(Given information):
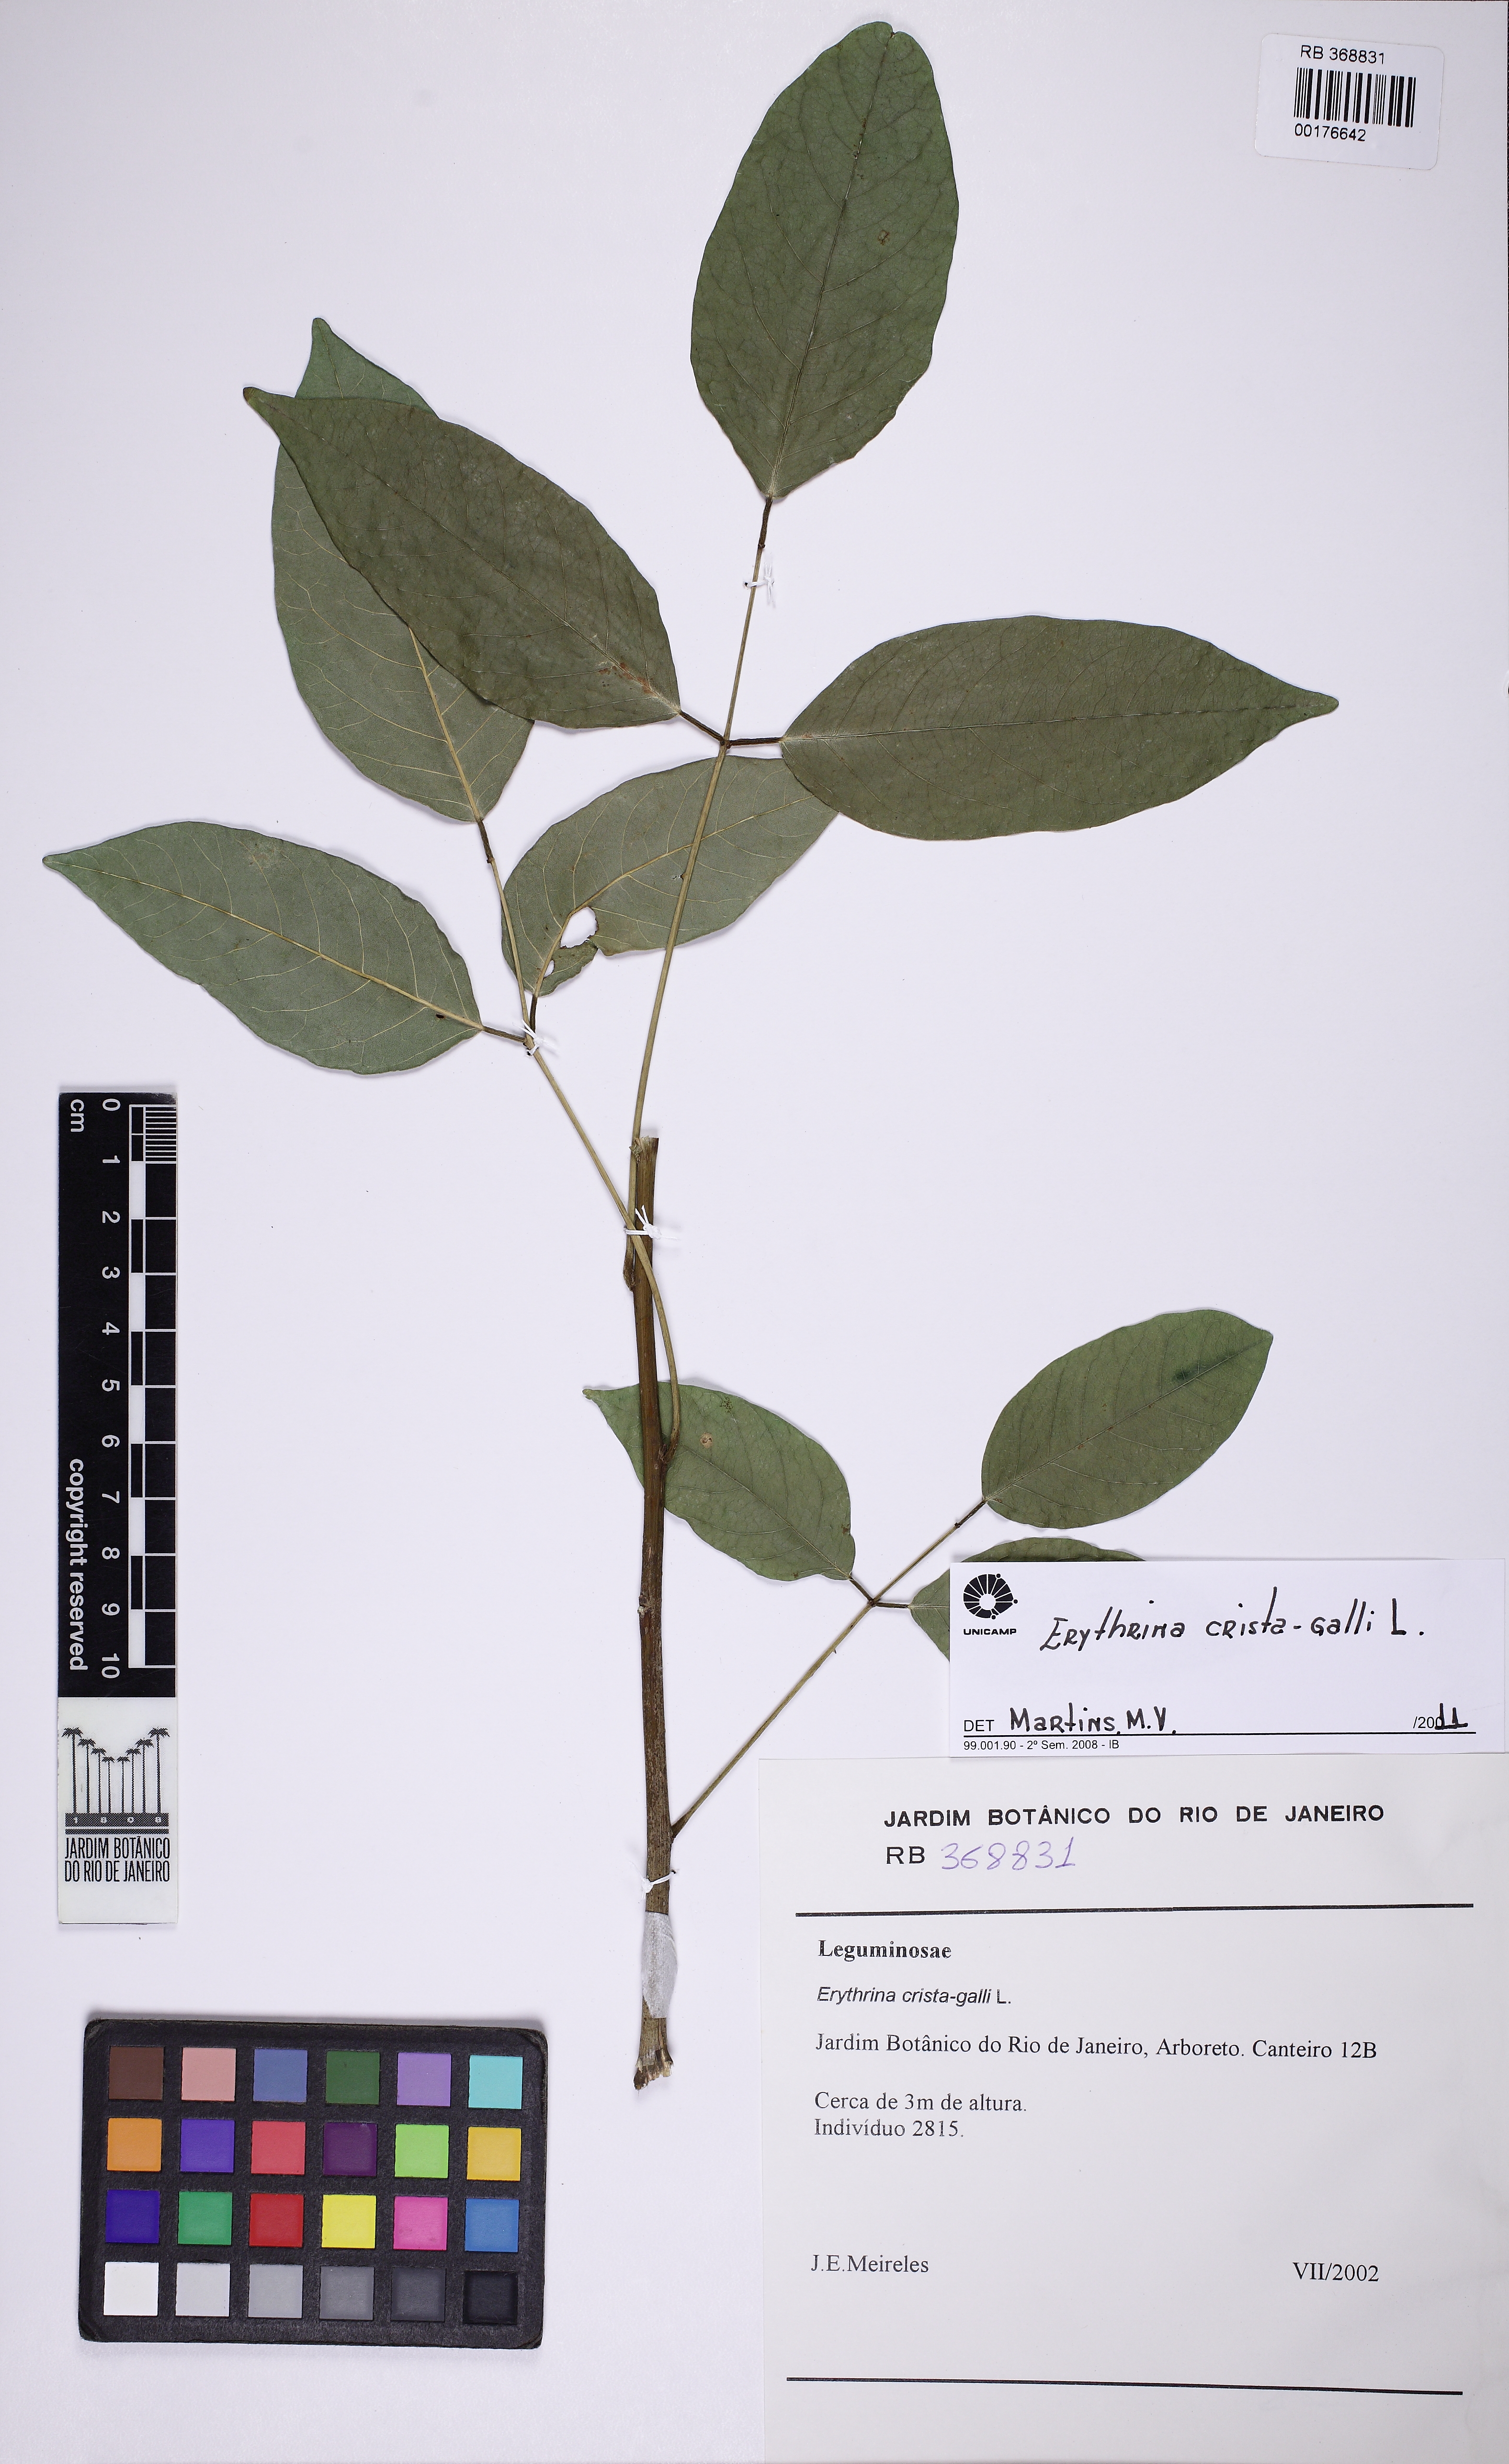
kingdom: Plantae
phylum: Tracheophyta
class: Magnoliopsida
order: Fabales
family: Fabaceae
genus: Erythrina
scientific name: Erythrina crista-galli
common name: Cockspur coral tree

...

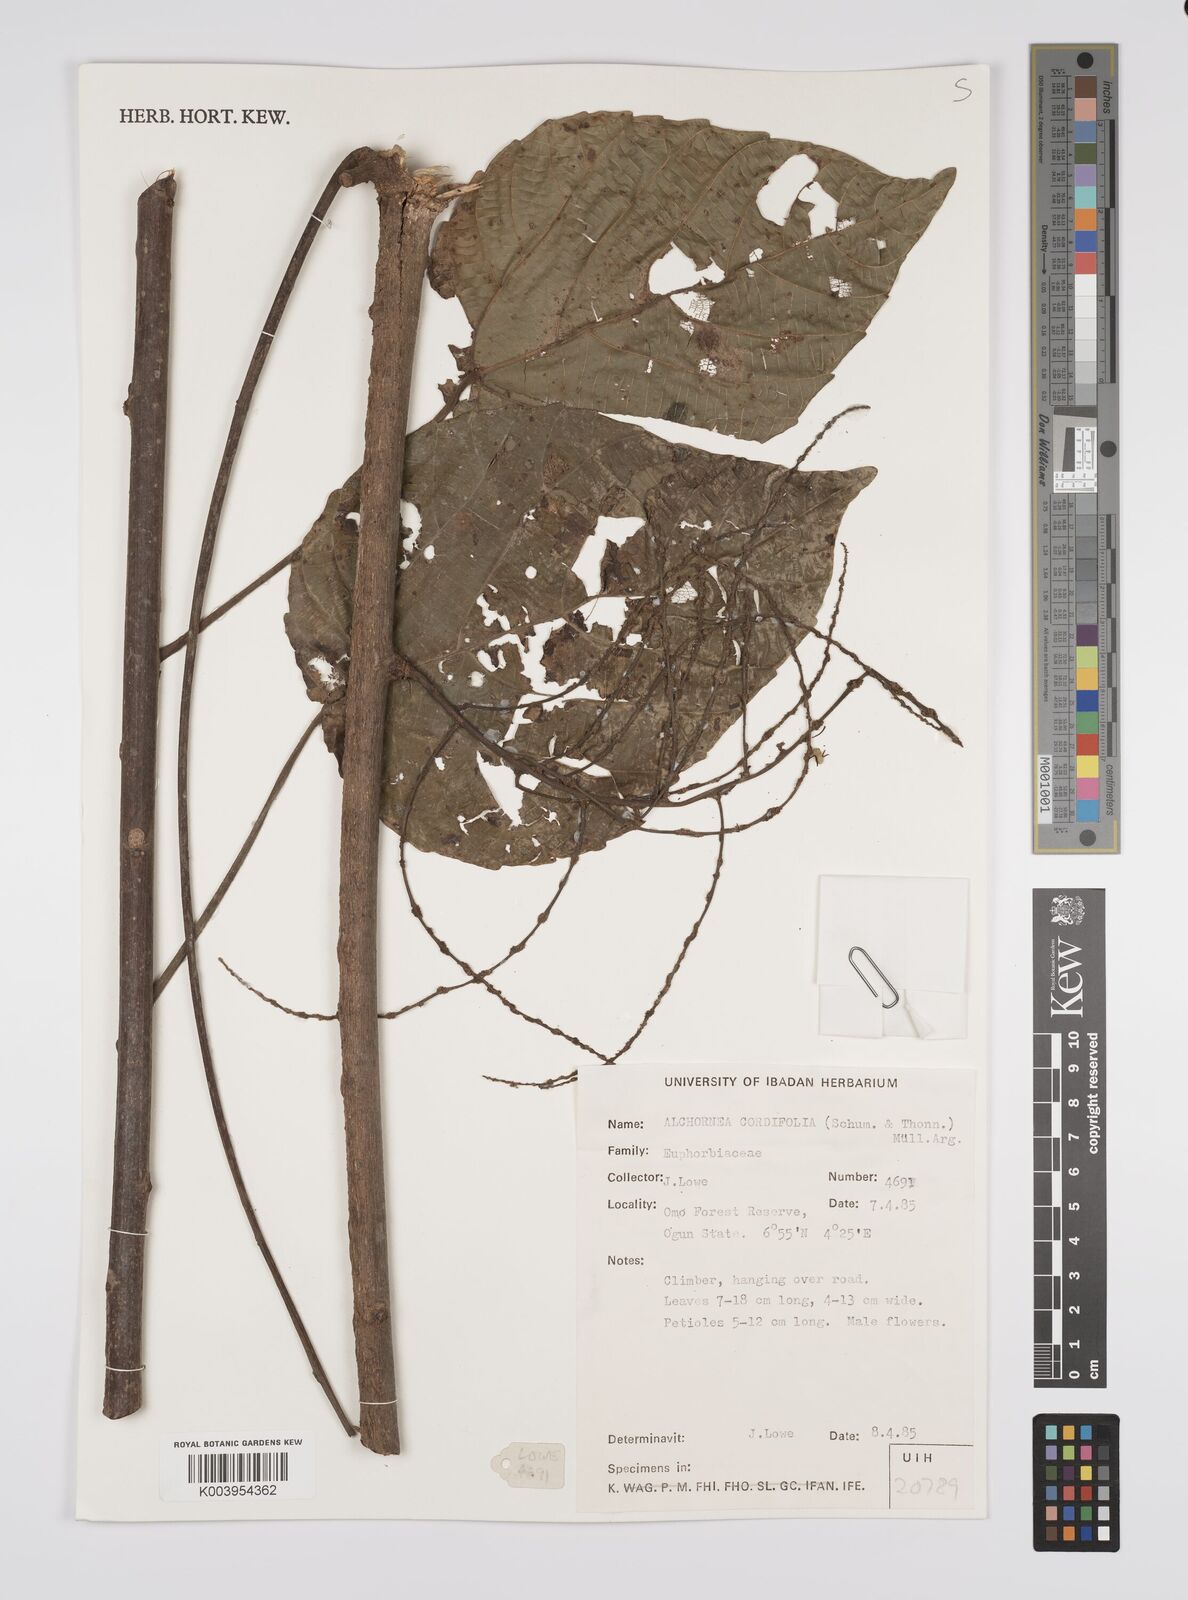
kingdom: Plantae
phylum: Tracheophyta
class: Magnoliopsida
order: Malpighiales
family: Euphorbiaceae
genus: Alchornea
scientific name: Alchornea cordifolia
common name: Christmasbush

...

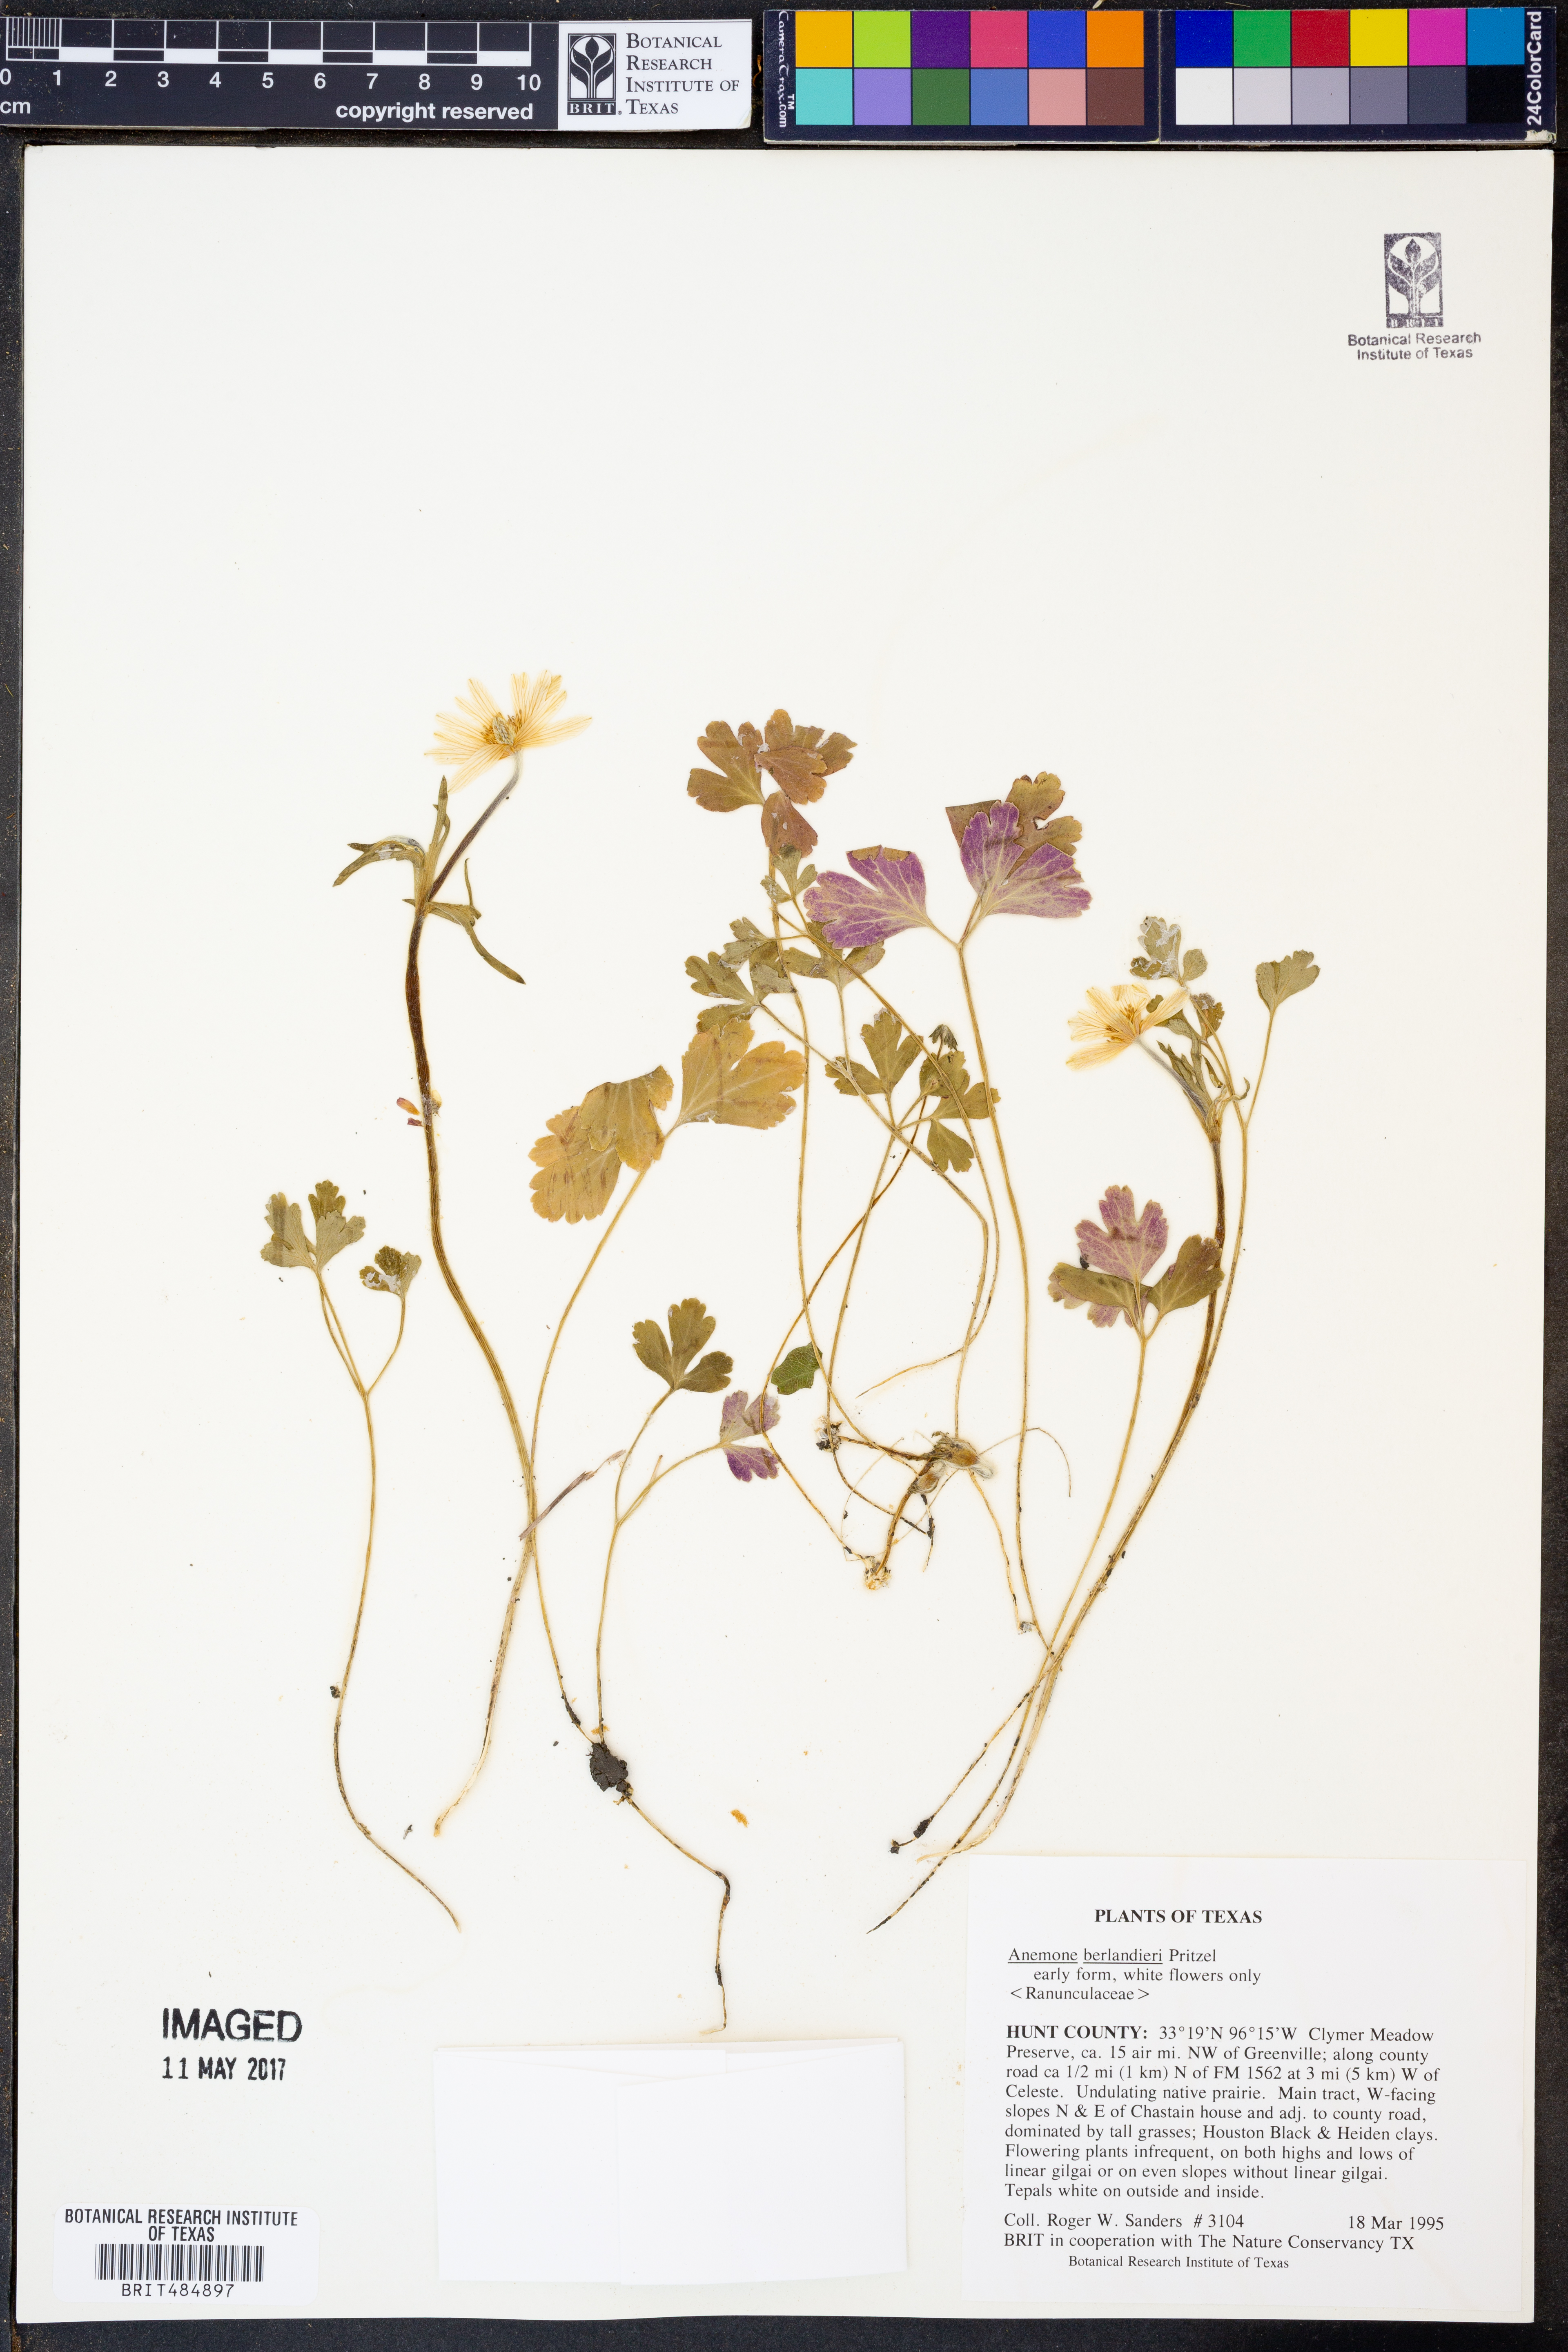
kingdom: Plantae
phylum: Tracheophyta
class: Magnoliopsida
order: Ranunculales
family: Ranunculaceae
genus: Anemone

(Direction):
Display every line of the material above that contains the string "name", copying each such line in full.

(Response):
scientific name: Erythrina crista-galli
common name: Cockspur coral tree
scientific name: Alchornea cordifolia
common name: Christmasbush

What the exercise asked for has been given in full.